A maximum severity security vulnerability has been disclosed in the TP-Link Archer C5400X gaming router, potentially allowing remote code execution on affected devices through specially crafted requests.
Tracked as CVE-2024-5035 with a CVSS score of 10.0, the vulnerability affects all firmware versions prior to 1_1.1.6. This issue was fixed in version 1_1.1.7 released on May 24, 2024.
According to a report by German cybersecurity company ONEKEY released on Monday, successful exploitation of this vulnerability allows remote, unauthenticated attackers to execute arbitrary commands on devices with elevated privileges. The issue lies in a binary file related to RF testing, “rftest,” which runs at startup and exposes network listeners on TCP ports 8888, 8889, and 8890, enabling remote code execution.
Although the network service is designed to accept only commands starting with “wl” or “nvram get,” ONEKEY found that this restriction can be bypassed by injecting shell metacharacters such as ; , & or | into the command (e.g., “wl;id;”).
TP-Link addressed the vulnerability in version 1_1.1.7 Build 20240510 by discarding commands containing these special characters.
ONEKEY stated, “It appears that TP-Link, needing to quickly or cost-effectively respond to wireless device configuration API requests, ultimately exposed a so-called limited shell on the network, which internal clients can use to configure wireless devices.”

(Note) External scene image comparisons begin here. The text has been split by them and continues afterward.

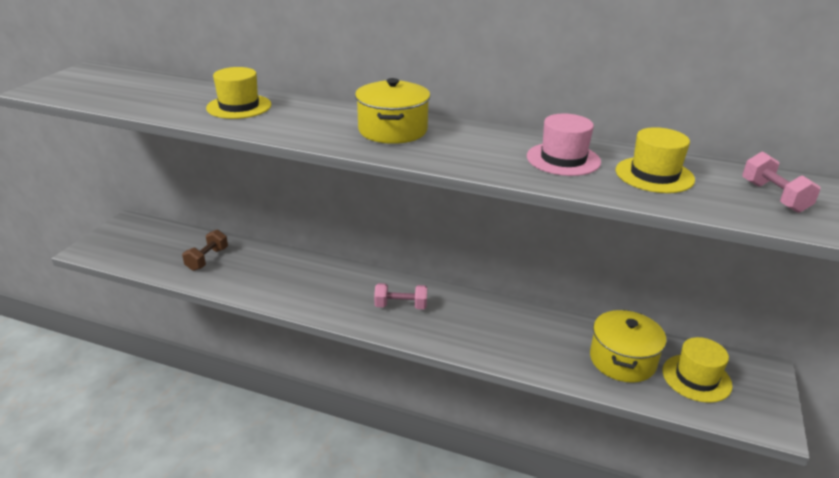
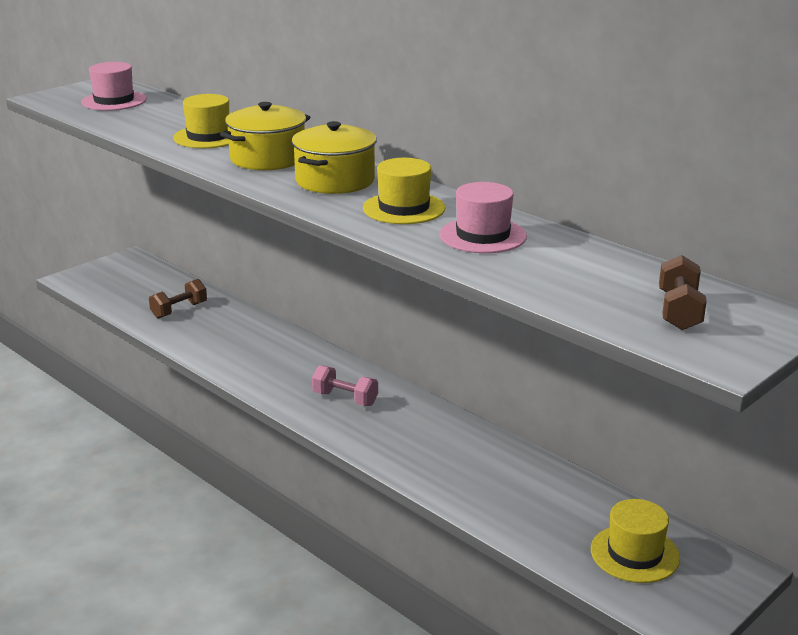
camera: 25 degrees right, 5 degrees down
yellow pot [590,310,667,383] -> yellow pot moved to [220,102,310,170]
yellow hat [616,127,695,193] -> yellow hat moved to [363,158,445,224]
pink dumbbell [742,151,821,213] -> brown dumbbell [659,255,707,330]
none -> pink hat [81,62,147,111]

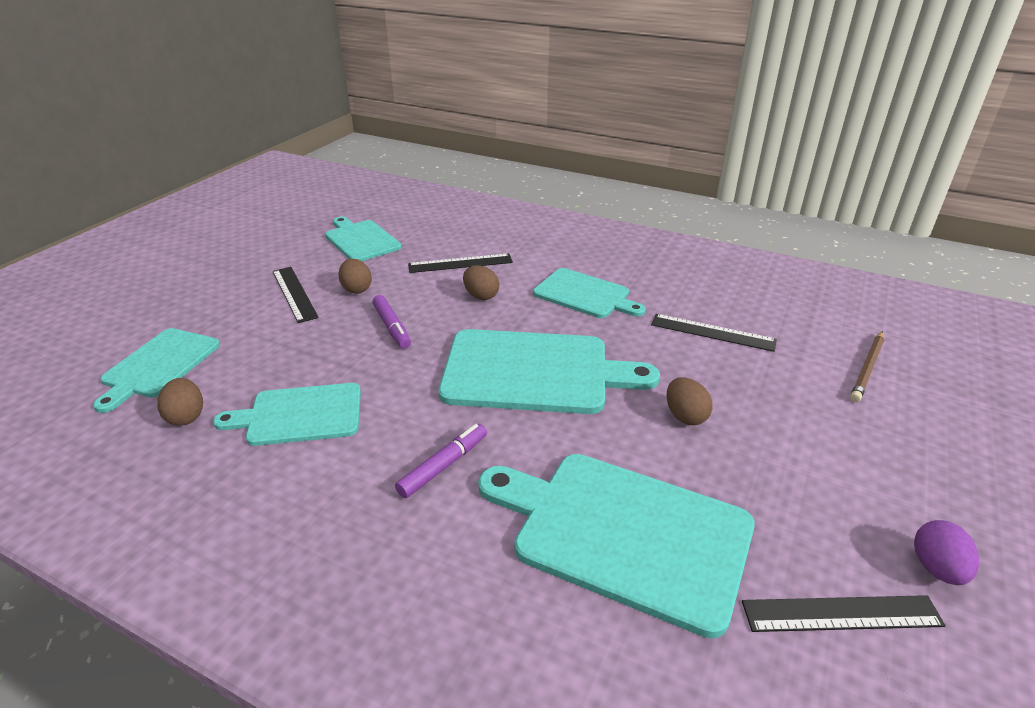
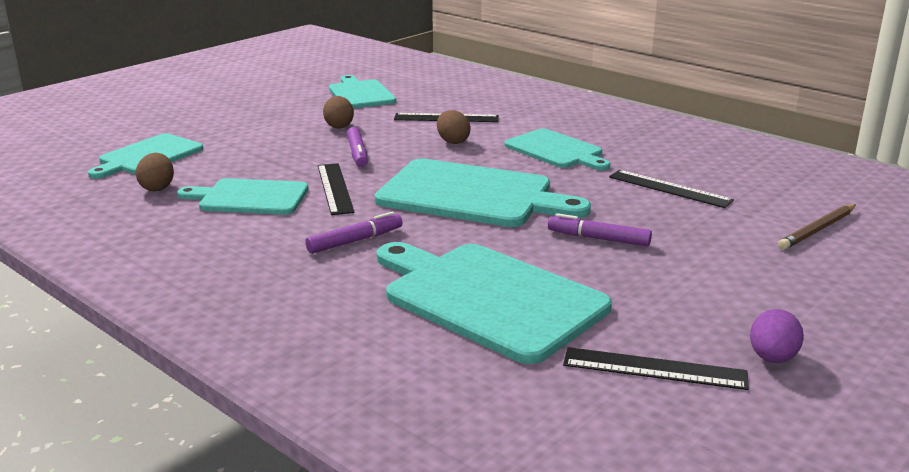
camera: 15 degrees right, 10 degrees down
black ruler [273,267,319,323] -> black ruler moved to [318,163,355,215]
brown egg [667,377,713,425] -> purple marker [548,213,652,246]

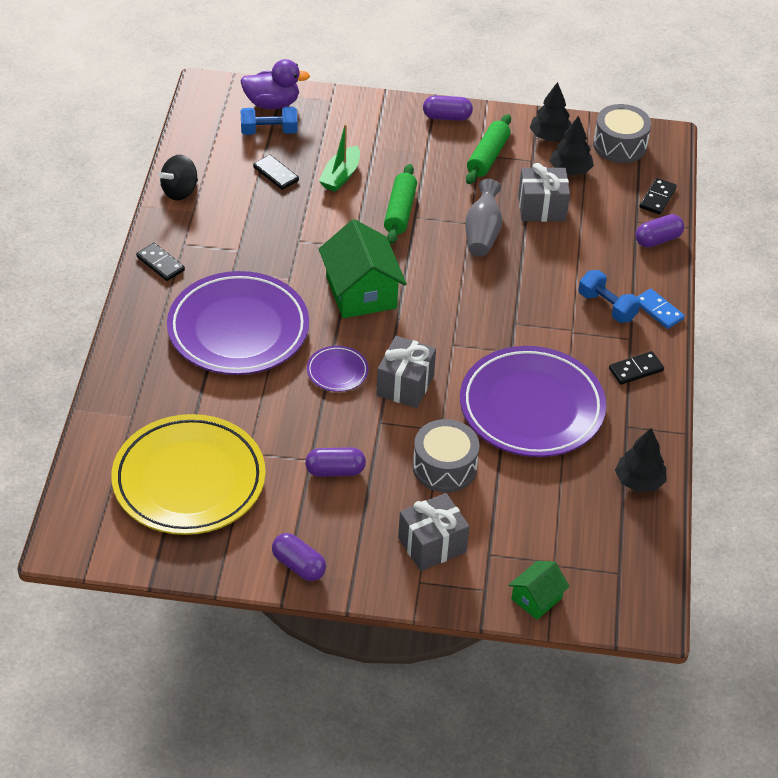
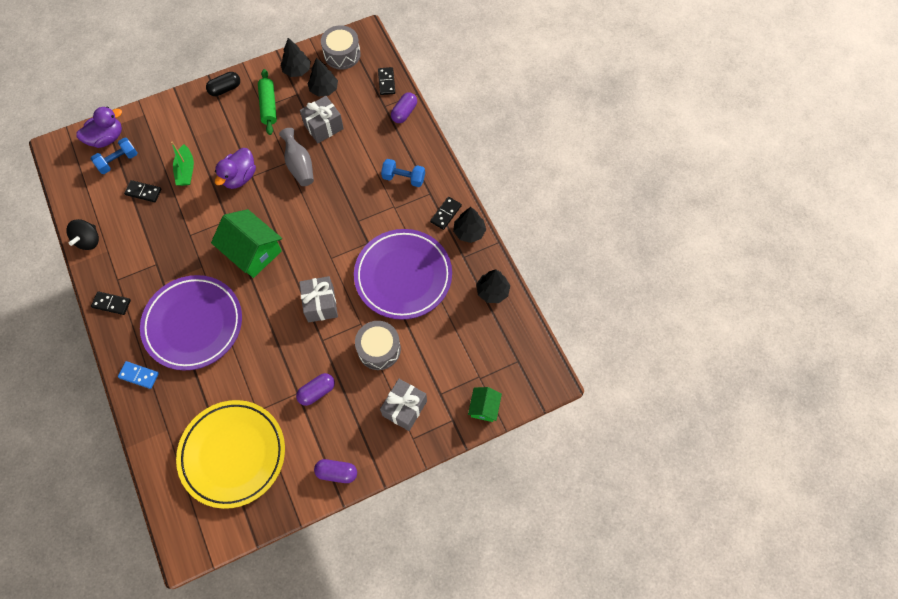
camera: 30 degrees left, 20 degrees up
purple plate [307,346,368,392] -> none
green rolling pin [384,164,417,244] -> purple duck [215,148,256,189]
purple capsule [423,95,473,121] -> black capsule [206,72,240,96]
blue domino [637,289,685,329] -> blue domino moved to [118,361,159,389]
none -> black tree [453,207,486,243]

The company also disclosed security vulnerabilities in Delta Electronics DVW W02W2 industrial Ethernet routers (CVE-2024-3871) and Ligwave network devices (CVE-2024-4999), which could allow remote attackers to achieve elevated privilege remote command execution.
Notably, since these devices are no longer actively maintained, these vulnerabilities remain unpatched. Users must take appropriate measures to limit the exposure of the management interface to reduce the likelihood of attacks.